Enforceability of leasehold covenants? Privity of estate?

A

Both landlord and tenant enter into covenants agreeing to do and not do certain things in a lease.
Original parties – privity of contract
- Privity denotes the legal relationship between two or more parties to a contract.
Current landlord and tenant – privity of estate
- A lease if formalities complied with give tenant a legal estate in the land.
- When landlord and tenant are each owner of legal estate in same property there is said to be privity of estate between them.
- Exist between any current landlord and current tenant and only lasts only for period while the lease is vested in the tenant.
- Upon assignment – privity of contract will exist between original landlord and tenant – but there will no longer be privity of estate between them.
- Consequently, privity of estate will be between current landlord and current tenant.
Legal issue
- When tenant assigns its interests to a successor in title – no contractual relationship between landlord and new tenant (assignee)
- Enforceability of leasehold covenants – two sets of rules
Old leases
- Before 1st Jan 1996
- Liability of original landlord and original tenant continue for the full duration of the lease term.
- Even after assignment
LCTA 1995 –
- Makes some fundamental changes
- Abolishing original party liability
- No longer liable for full duration of full original lease.

=== Excerpted data ===
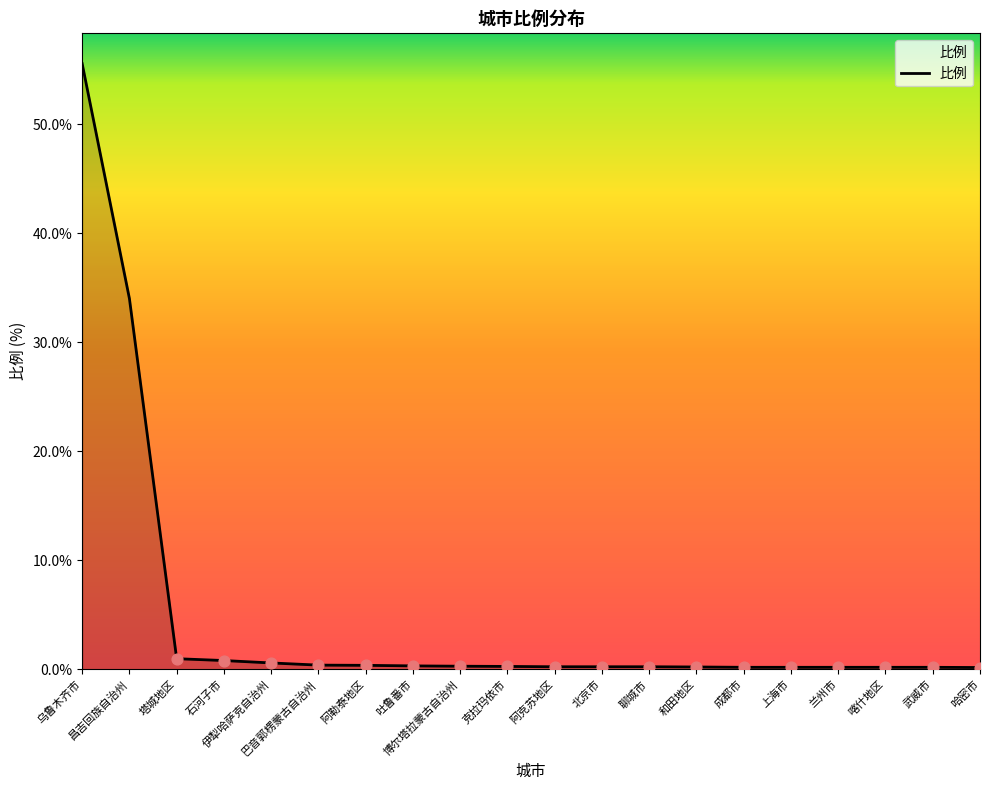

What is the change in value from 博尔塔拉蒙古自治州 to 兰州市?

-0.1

...

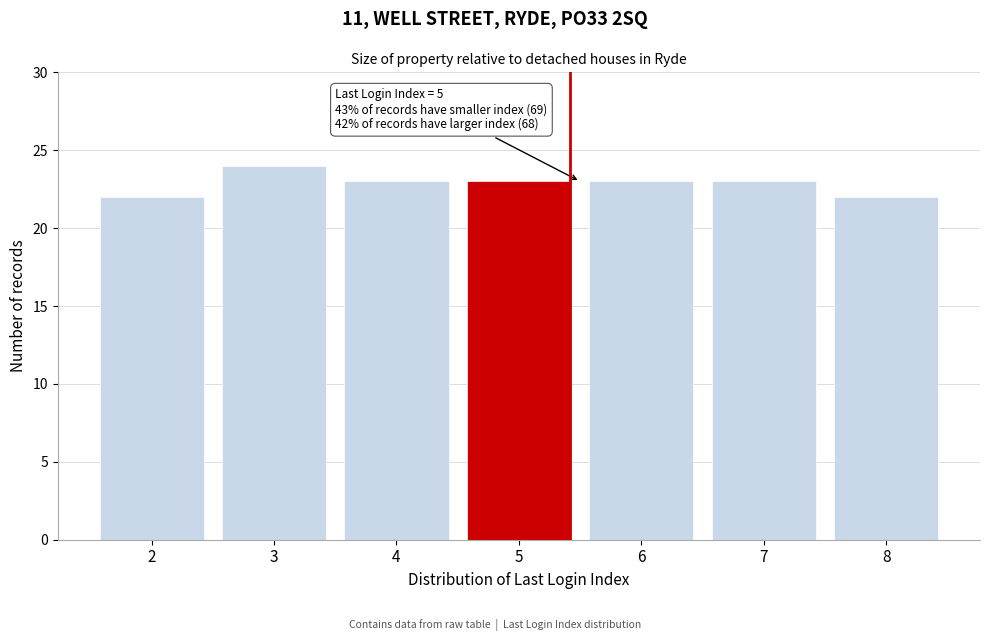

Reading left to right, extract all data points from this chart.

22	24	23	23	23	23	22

=== Instructions ===
[1] Write out the notes on leasehold covenants starting at "- Exist between" and ending at "the lease term.".
[2] Carry the notes on leasehold covenants forward from their last line.

=== Answers given ===
[1]
- Exist between any current landlord and current tenant and only lasts only for period while the lease is vested in the tenant.
- Upon assignment – privity of contract will exist between original landlord and tenant – but there will no longer be privity of estate between them.
- Consequently, privity of estate will be between current landlord and current tenant.
Legal issue
- When tenant assigns its interests to a successor in title – no contractual relationship between landlord and new tenant (assignee)
- Enforceability of leasehold covenants – two sets of rules
Old leases
- Before 1st Jan 1996
- Liability of original landlord and original tenant continue for the full duration of the lease term.

[2]
- Generally, obtain an automatic release from tenant’s covenants upon assignment, when it assigns.
- No automatic release if assignment is unlawful.
Landlords of new leases

New leases
LCTA 1995 provides for automatic transmission of benefit and burden of all landlord covenants to new owner of reversion and the benefit and burden of all tenant covenants to the assignee.
This means
- When a tenant assigns a lease, the assignee acquired the benefits and burdens of the covenants
- When landlord assigns revisionary interest, the incoming landlord acquires the benefit and burden of the covenant.
- ONLY EXCEPTION TO THIS RULE – for those covenants which are expressed to be personal to any person, then they will not pass to a third party.
New leases
- Suing a former tenant
- An assignee of lease becomes liable from date of assignment for all covenants in the lease
- Should assignee by unwilling or unable comply the landlord may look to other parties for compensation in respect of breaches of covenants committed by a subsequent assignee.
- If outgoing tenant has automatically been leased from its obligations under assignment under LCTA 1995 s5 – it will not be liable. However, if the outgoing tenant has provided an AGA the landlord could sue the former tenant who is guaranteeing obligations of their immediate successor.
- The AGA is often required alongside consent for assignment.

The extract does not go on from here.